Participação brasileira em diferentes frentes
Na disputa pela Palma de Ouro, o produtor brasileiro Rodrigo Teixeira participa de "Paper Tiger", de James Gray. Em outras seleções, o Brasil aparece em coproduções e na formação de novos realizadores. O curta "Laser-Gato", do diretor paulistano Lucas Acher, integra a seleção da La Cinef, voltada a trabalhos de escolas de cinema.

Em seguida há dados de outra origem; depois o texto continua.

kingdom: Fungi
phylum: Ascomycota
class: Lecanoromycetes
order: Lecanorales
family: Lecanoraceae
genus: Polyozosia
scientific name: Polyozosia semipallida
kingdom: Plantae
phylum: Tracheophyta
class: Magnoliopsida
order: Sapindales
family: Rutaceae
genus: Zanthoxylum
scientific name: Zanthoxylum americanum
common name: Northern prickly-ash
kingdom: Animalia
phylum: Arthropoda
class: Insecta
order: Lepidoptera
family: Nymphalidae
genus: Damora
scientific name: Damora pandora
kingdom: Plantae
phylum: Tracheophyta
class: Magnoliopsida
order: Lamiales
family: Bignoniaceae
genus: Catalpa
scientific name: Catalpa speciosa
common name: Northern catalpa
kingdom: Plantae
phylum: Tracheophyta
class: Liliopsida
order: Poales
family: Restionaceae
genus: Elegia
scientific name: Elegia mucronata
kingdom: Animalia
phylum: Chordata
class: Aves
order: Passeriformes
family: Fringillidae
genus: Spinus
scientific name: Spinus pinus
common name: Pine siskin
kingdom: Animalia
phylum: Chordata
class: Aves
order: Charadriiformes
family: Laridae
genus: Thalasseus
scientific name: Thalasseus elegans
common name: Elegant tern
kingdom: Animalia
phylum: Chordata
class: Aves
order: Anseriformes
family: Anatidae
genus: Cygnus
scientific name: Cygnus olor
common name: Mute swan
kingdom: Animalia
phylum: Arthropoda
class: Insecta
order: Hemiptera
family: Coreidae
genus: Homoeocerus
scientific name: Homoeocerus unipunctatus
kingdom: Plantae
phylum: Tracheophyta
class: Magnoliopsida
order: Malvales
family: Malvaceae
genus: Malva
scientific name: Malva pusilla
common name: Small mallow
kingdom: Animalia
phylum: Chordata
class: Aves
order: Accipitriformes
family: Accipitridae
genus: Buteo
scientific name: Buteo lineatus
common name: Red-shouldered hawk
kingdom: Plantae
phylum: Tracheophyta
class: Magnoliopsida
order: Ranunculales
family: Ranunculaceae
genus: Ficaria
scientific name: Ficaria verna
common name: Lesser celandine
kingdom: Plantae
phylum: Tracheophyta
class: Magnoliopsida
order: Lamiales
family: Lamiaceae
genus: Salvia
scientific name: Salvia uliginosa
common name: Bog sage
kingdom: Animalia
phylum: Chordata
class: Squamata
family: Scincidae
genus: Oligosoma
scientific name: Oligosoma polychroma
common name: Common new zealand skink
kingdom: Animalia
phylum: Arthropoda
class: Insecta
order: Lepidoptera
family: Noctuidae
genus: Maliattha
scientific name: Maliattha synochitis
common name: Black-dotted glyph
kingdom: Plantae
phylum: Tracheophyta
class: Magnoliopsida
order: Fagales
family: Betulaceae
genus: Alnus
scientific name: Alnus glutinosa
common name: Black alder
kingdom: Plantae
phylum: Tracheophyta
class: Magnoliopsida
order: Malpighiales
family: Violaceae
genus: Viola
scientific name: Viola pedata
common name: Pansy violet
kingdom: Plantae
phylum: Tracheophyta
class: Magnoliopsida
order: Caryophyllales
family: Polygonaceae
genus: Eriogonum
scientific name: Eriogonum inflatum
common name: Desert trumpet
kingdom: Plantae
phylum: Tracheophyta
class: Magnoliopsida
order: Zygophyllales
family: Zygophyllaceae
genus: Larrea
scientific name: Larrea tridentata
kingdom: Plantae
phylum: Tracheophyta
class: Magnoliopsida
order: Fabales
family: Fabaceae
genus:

Mercado e internacionalização
No Marché du Film, instituições como Spcine, RioFilme, Festival do Rio, Embratur e Ministério da Cultura reforçam a estratégia de internacionalização do audiovisual brasileiro. Entre os projetos apresentados a distribuidores e parceiros internacionais está "Carolina – Quarto de Despejo", dirigido por Jeferson De.
Contexto após 2025
A participação de 2026 ocorre depois de um ano simbólico para o país em Cannes. Em 2025, o Brasil foi homenageado como País de Honra do Marché du Film e ampliou sua visibilidade internacional com o reconhecimento de "O Agente Secreto", de Kleber Mendonça Filho. O cenário reforça a continuidade da presença brasileira no festival, agora mais conectada a coprodução, circulação internacional e formação de público.